For this particular case the problem was to do with fact that it was a late presentation. The serum levels of bilirubin were excessively high. And with our experience in our unit..a great portion of the babies died when they presented that late. The patient could not afford the tests. i therefore paid for the initial estimation of the levels of bilirubin, i also paid for the the initial blood culture. We started empirical antibiotic therapy since in our experience a good number of causes are due to sepsis. The history and examination was also suggestive of a possible sepsis.

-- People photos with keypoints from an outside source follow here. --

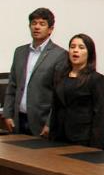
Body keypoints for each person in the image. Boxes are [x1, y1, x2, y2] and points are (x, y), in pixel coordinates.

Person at [4, 8, 67, 136]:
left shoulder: (60, 55)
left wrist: (50, 123)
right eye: (34, 23)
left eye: (42, 24)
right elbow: (12, 86)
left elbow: (59, 96)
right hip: (17, 119)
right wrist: (7, 114)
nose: (37, 27)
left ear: (50, 29)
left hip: (42, 122)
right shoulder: (20, 52)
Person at [44, 34, 104, 148]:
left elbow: (101, 114)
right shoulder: (61, 76)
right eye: (72, 47)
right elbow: (56, 107)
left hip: (82, 137)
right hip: (59, 136)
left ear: (89, 53)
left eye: (81, 47)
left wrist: (95, 145)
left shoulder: (95, 79)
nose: (75, 51)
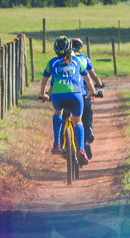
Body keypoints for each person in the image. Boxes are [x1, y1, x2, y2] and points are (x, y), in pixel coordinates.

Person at [38, 35, 92, 165]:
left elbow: (45, 81)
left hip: (58, 96)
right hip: (76, 95)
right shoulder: (77, 61)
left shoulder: (51, 63)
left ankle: (56, 143)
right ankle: (81, 149)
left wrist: (43, 94)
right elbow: (88, 79)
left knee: (58, 113)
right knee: (78, 121)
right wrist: (92, 92)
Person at [71, 37, 104, 159]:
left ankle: (63, 142)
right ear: (80, 47)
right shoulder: (84, 59)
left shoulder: (66, 59)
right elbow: (92, 75)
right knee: (86, 113)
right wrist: (99, 85)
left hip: (65, 93)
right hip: (82, 92)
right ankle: (86, 139)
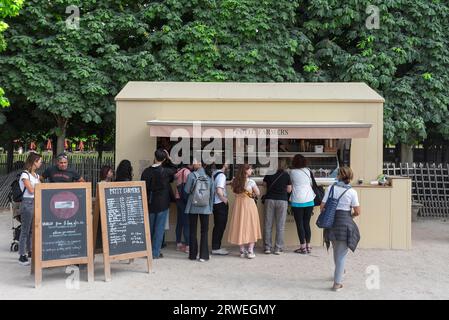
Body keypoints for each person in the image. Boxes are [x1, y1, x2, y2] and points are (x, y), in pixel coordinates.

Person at [321, 166, 361, 292]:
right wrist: (350, 216)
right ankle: (337, 284)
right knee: (342, 254)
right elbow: (358, 211)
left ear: (338, 175)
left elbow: (322, 207)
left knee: (336, 250)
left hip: (331, 223)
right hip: (345, 224)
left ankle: (339, 272)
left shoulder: (331, 188)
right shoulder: (352, 192)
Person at [141, 149, 177, 259]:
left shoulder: (146, 171)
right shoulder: (165, 171)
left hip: (150, 202)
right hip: (163, 202)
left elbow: (143, 186)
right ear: (164, 159)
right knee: (159, 228)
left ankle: (147, 251)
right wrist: (169, 159)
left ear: (154, 157)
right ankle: (155, 252)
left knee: (150, 228)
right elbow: (175, 169)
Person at [228, 164, 262, 259]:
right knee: (251, 226)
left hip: (238, 207)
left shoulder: (235, 181)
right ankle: (250, 250)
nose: (251, 170)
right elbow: (258, 193)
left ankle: (242, 250)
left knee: (240, 226)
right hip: (249, 206)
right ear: (246, 171)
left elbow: (235, 193)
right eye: (250, 169)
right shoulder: (251, 182)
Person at [184, 160, 214, 262]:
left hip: (193, 207)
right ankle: (203, 256)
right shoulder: (209, 175)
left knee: (193, 231)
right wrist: (210, 208)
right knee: (204, 232)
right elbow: (212, 193)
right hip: (205, 208)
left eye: (195, 162)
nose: (193, 164)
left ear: (200, 164)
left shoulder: (192, 175)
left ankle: (192, 255)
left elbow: (187, 190)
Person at [262, 160, 292, 255]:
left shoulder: (269, 173)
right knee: (280, 225)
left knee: (268, 224)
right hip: (282, 200)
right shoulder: (286, 175)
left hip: (270, 199)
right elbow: (289, 189)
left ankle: (267, 247)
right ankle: (278, 248)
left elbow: (264, 184)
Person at [18, 152, 43, 266]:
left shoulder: (37, 176)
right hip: (27, 203)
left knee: (33, 230)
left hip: (36, 203)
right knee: (25, 230)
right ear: (34, 162)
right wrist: (39, 188)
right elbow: (31, 190)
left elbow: (39, 189)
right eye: (39, 161)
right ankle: (22, 255)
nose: (41, 163)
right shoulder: (25, 175)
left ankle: (30, 251)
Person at [290, 154, 315, 254]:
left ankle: (303, 247)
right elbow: (311, 184)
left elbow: (290, 184)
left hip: (297, 200)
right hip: (309, 199)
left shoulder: (292, 172)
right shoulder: (308, 171)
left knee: (299, 224)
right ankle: (308, 246)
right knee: (306, 223)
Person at [211, 163, 230, 255]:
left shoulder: (214, 173)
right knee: (220, 226)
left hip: (214, 203)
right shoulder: (221, 175)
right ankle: (216, 248)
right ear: (223, 165)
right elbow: (219, 190)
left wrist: (228, 183)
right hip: (220, 203)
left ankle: (216, 246)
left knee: (217, 225)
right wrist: (224, 199)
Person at [174, 163, 192, 253]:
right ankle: (188, 245)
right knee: (186, 223)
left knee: (179, 222)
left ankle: (178, 243)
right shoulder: (187, 172)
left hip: (178, 198)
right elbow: (189, 187)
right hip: (185, 200)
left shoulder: (178, 172)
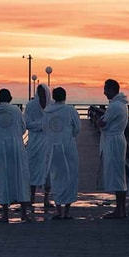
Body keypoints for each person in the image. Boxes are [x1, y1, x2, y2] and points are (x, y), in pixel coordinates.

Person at [0, 88, 32, 223]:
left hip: (0, 147)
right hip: (16, 147)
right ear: (11, 98)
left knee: (3, 178)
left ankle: (5, 215)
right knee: (21, 177)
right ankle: (24, 213)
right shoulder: (16, 111)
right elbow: (23, 127)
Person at [43, 87, 81, 219]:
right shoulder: (70, 110)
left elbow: (45, 128)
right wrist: (69, 136)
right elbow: (77, 128)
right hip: (68, 147)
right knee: (70, 176)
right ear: (65, 97)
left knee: (55, 176)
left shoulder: (47, 112)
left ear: (54, 97)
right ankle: (67, 211)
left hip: (52, 147)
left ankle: (58, 210)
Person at [98, 79, 129, 218]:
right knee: (119, 174)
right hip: (117, 139)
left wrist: (97, 121)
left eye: (106, 89)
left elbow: (102, 123)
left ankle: (119, 210)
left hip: (114, 141)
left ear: (111, 89)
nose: (104, 92)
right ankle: (121, 209)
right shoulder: (121, 104)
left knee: (117, 175)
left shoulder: (115, 106)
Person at [25, 83, 52, 211]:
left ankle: (46, 199)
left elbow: (54, 123)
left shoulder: (51, 106)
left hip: (48, 142)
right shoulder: (31, 105)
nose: (41, 95)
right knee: (33, 169)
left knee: (49, 171)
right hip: (35, 142)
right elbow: (27, 123)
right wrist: (42, 126)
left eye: (43, 92)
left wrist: (45, 126)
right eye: (39, 92)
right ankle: (31, 198)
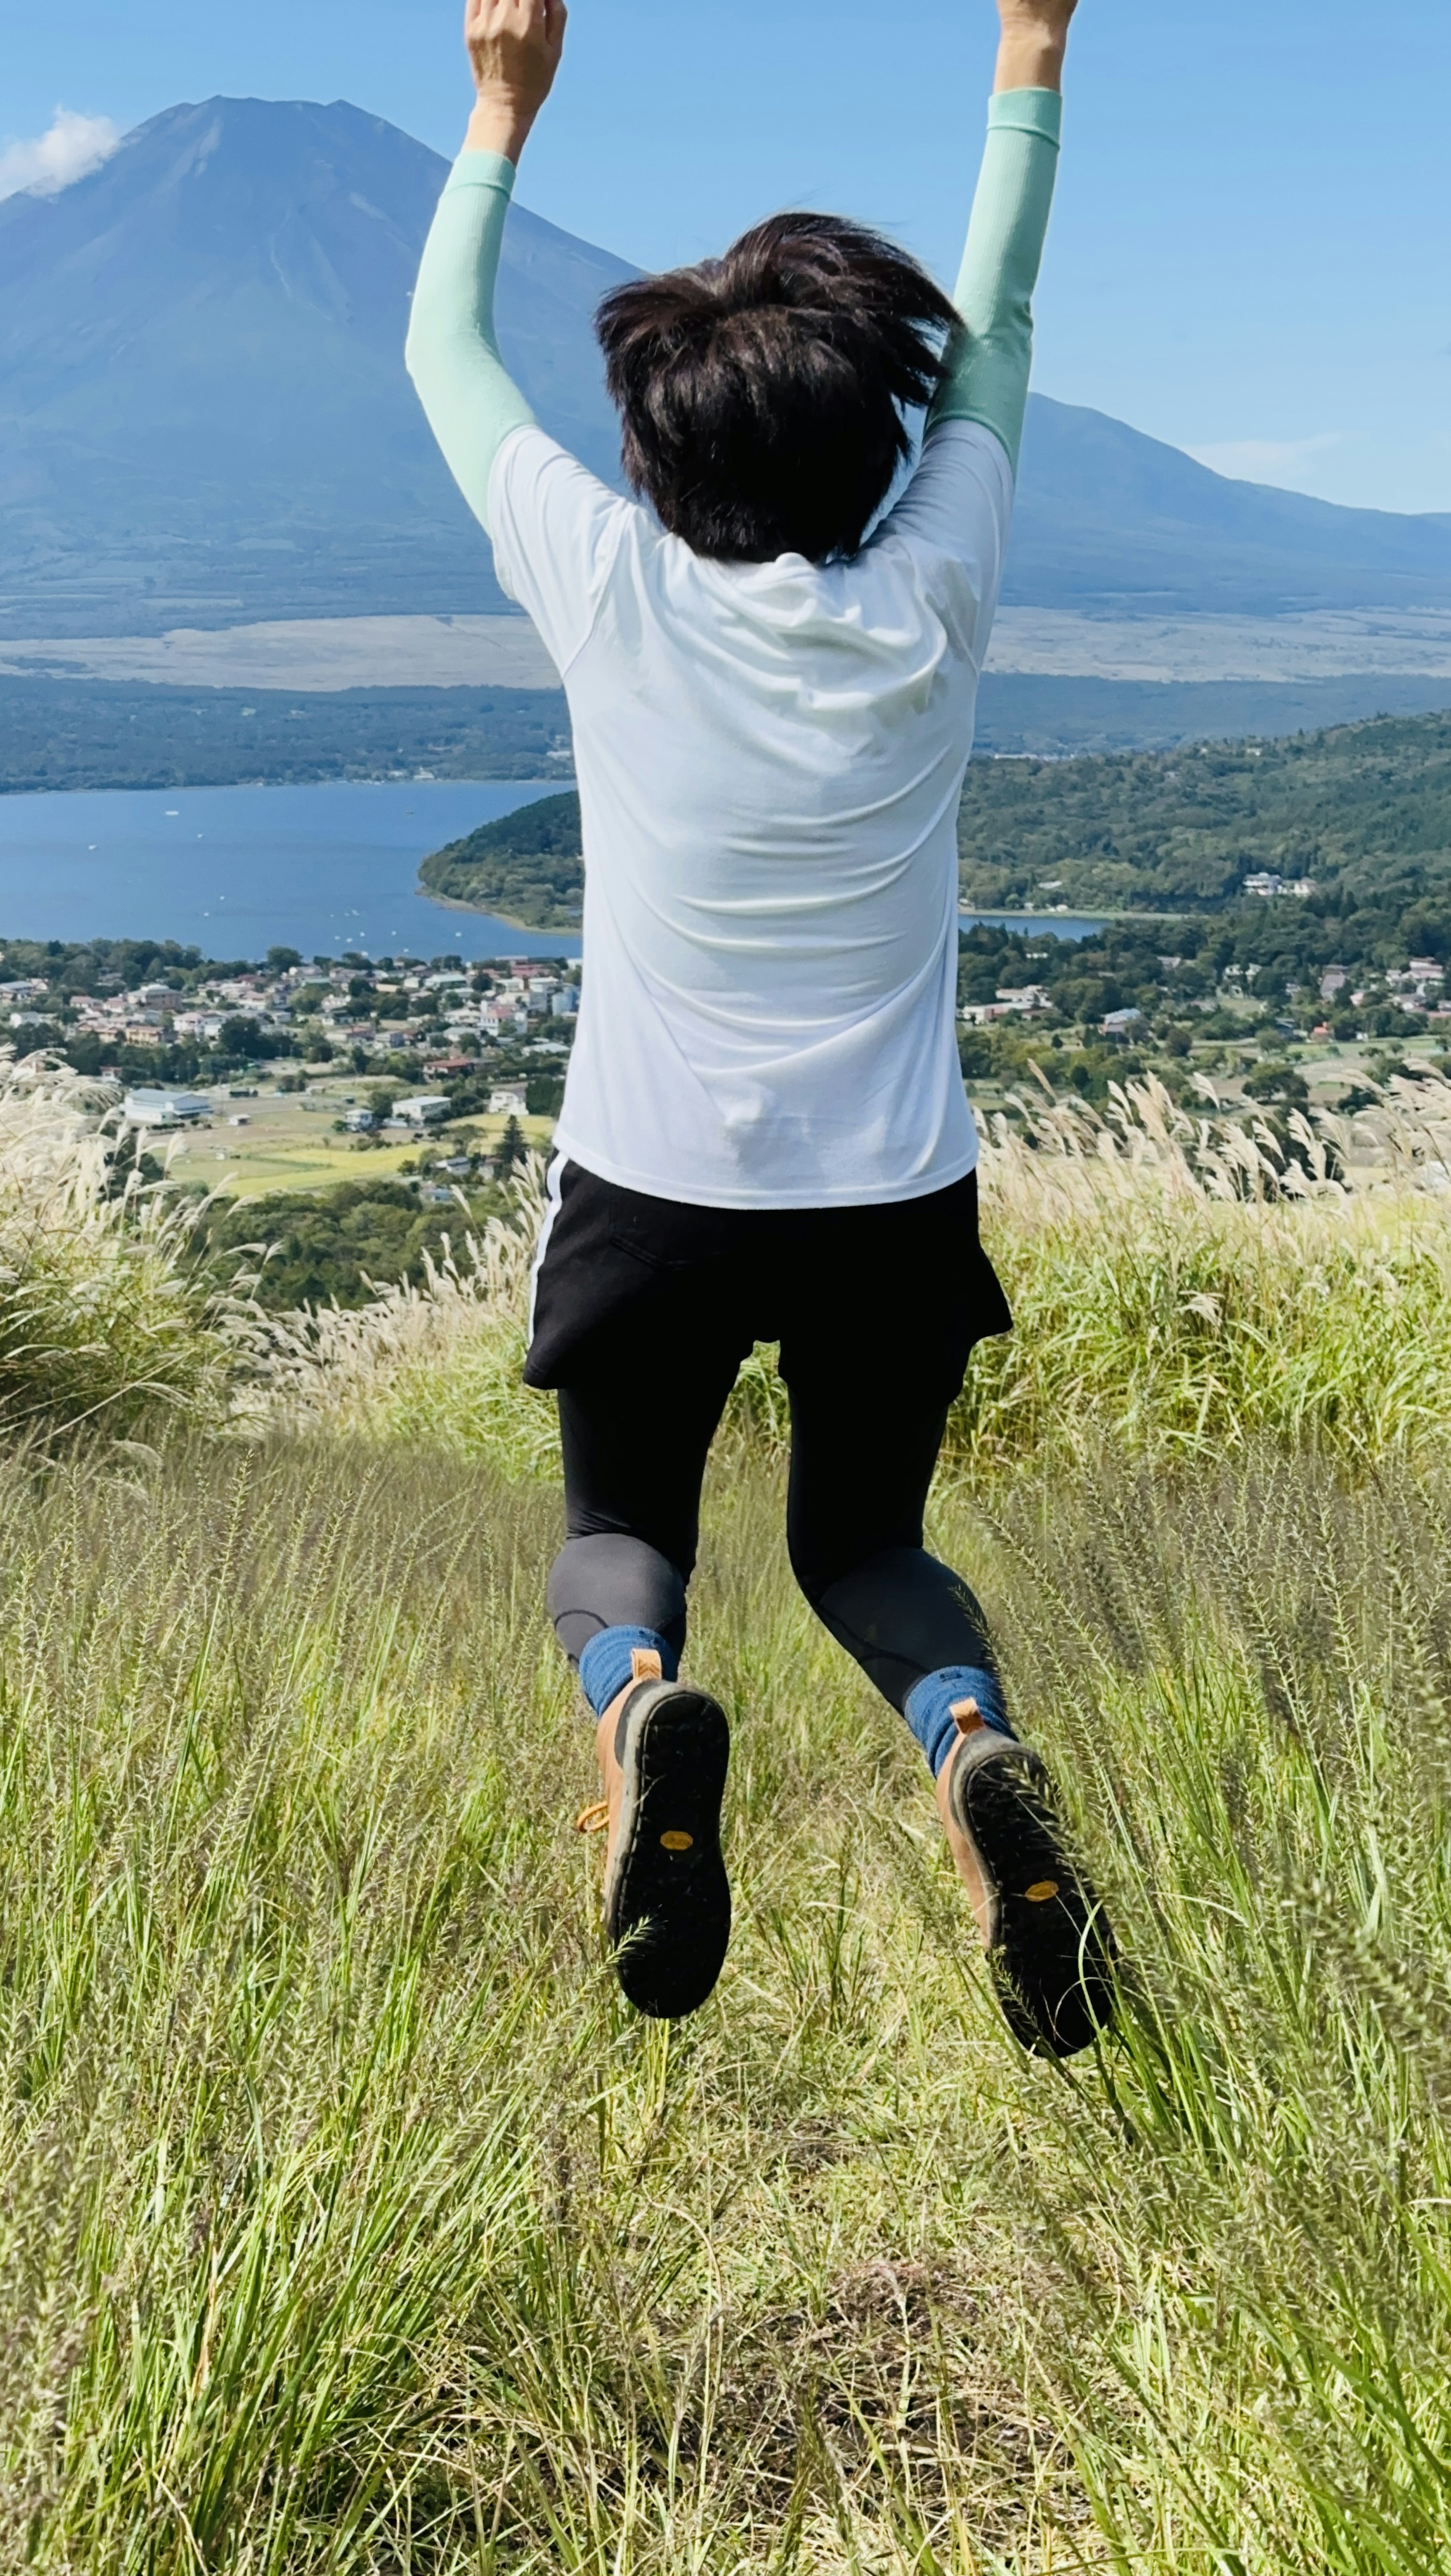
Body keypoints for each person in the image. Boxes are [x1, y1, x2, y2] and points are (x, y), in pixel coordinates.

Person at [407, 0, 1114, 2054]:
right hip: (894, 1196)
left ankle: (642, 1713)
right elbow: (998, 321)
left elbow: (444, 356)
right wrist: (1032, 42)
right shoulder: (934, 598)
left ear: (653, 450)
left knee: (622, 1533)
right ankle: (969, 1744)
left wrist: (500, 104)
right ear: (884, 448)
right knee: (871, 1542)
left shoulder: (608, 589)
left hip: (649, 1191)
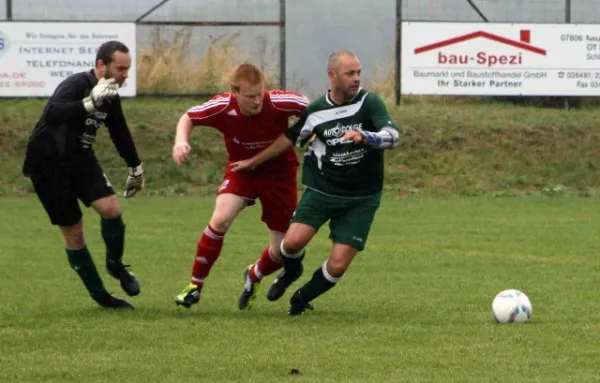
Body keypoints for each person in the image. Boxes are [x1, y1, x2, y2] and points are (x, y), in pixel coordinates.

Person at [230, 50, 400, 315]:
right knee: (291, 243)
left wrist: (367, 136)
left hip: (361, 198)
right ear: (332, 76)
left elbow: (392, 135)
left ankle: (300, 298)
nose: (356, 78)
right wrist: (254, 162)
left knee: (337, 266)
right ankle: (291, 272)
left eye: (358, 72)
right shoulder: (317, 111)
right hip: (323, 190)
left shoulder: (370, 103)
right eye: (349, 73)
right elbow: (289, 139)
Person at [172, 62, 309, 310]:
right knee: (221, 219)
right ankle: (194, 286)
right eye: (250, 97)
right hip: (241, 171)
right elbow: (188, 117)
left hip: (279, 174)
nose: (257, 101)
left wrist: (314, 133)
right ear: (234, 92)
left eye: (259, 94)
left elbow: (313, 109)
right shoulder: (222, 106)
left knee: (283, 249)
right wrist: (181, 142)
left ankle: (254, 273)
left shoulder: (278, 101)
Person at [22, 40, 145, 310]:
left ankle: (115, 266)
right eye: (121, 68)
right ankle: (103, 297)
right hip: (48, 165)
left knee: (111, 209)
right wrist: (88, 104)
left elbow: (119, 132)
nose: (125, 74)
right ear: (102, 65)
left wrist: (135, 166)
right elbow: (53, 113)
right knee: (74, 234)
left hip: (81, 160)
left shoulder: (111, 95)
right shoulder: (77, 84)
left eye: (128, 69)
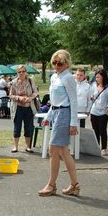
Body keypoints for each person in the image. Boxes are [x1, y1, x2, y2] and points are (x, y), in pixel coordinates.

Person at [38, 49, 80, 197]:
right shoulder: (55, 77)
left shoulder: (68, 78)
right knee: (63, 151)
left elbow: (73, 101)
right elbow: (54, 101)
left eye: (60, 63)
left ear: (67, 63)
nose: (56, 65)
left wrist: (73, 123)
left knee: (53, 150)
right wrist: (48, 116)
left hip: (64, 114)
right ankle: (74, 185)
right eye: (54, 63)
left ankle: (51, 185)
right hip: (56, 112)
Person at [9, 65, 39, 153]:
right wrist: (19, 98)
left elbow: (36, 92)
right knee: (17, 127)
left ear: (26, 72)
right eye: (19, 72)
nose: (21, 73)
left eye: (23, 71)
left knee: (28, 127)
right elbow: (11, 95)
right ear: (17, 73)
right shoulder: (13, 82)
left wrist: (30, 98)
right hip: (17, 107)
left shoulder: (30, 81)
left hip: (29, 107)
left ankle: (28, 147)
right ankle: (15, 146)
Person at [89, 69, 108, 156]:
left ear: (103, 77)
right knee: (95, 130)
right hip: (94, 111)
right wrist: (91, 97)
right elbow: (92, 95)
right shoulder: (94, 86)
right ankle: (96, 147)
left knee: (102, 130)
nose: (97, 79)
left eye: (98, 77)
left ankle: (104, 148)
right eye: (96, 77)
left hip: (103, 112)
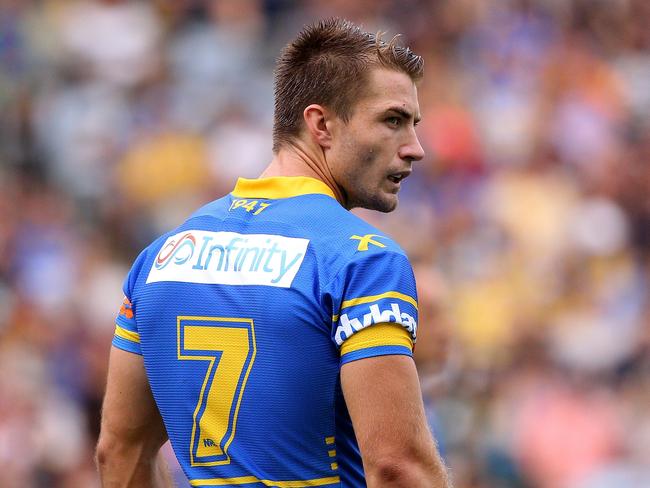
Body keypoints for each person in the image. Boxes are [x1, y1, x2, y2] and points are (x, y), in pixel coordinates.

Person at [96, 18, 451, 488]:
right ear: (321, 124)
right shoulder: (361, 260)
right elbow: (397, 467)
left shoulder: (159, 257)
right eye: (392, 120)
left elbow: (118, 452)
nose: (415, 148)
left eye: (413, 124)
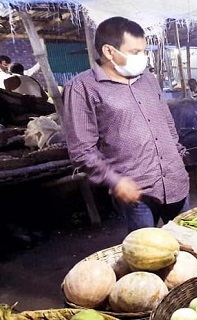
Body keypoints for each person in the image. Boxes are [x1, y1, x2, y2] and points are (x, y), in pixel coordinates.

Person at [60, 16, 190, 232]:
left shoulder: (148, 78)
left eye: (144, 51)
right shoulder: (83, 88)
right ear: (109, 51)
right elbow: (82, 150)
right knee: (148, 255)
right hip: (136, 191)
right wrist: (115, 180)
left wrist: (178, 155)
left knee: (189, 247)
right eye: (135, 52)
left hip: (176, 181)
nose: (143, 58)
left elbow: (166, 123)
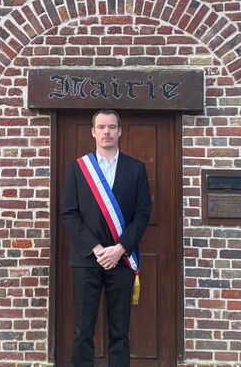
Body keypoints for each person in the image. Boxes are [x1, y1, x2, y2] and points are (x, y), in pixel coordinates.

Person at [61, 110, 152, 367]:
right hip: (87, 259)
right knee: (82, 331)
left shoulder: (136, 168)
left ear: (120, 131)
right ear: (93, 132)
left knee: (120, 332)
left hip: (121, 261)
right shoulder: (79, 168)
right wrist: (97, 248)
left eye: (112, 127)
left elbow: (143, 213)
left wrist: (120, 249)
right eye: (101, 127)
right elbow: (69, 213)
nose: (107, 132)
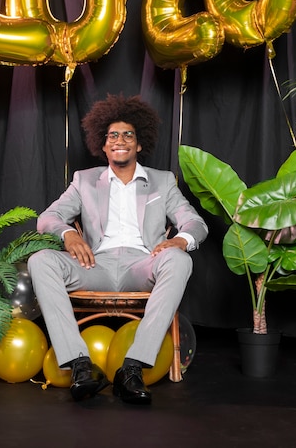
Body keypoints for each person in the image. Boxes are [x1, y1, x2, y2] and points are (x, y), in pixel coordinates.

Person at [28, 94, 208, 404]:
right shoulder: (84, 181)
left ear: (139, 144)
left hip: (143, 265)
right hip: (94, 266)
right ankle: (81, 366)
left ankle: (133, 367)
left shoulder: (162, 182)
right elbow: (48, 218)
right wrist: (69, 235)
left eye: (128, 134)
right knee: (41, 260)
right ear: (104, 143)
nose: (120, 140)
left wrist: (180, 241)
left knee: (179, 261)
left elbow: (195, 224)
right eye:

We laid down the facts to the parents. The fact that the chances of survival for their baby wasn't too good. Doctors are respected here as much as they are in your country. Patients are more likely to accept the opinion of a doctor where i come from. We made it clear to them that the chances of survival of their child was still low, form our experience. They couldn't afford the exchange transfusion. I could have paid for that too, but i decided otherwise. We are not playing God, but if you see cases like the one i have described coming back to haunt you as a clinician then it becomes difficult. People see disability as a curse. Parents do not follow up at neurodevelopmental clinics. They give up on their disabled children because they don't see any hope for them. They are too poor to afford medications prescribed for them at neuro follow ups. There have been instances of patients abandoning their children. And indeed there is little hope for them when they are abandoned.
These pictures come back to haunt you as a clinician. We follow a management protocol. And in exceptional cases like this we do what we feel will be right for the parents and our poor society as a whole.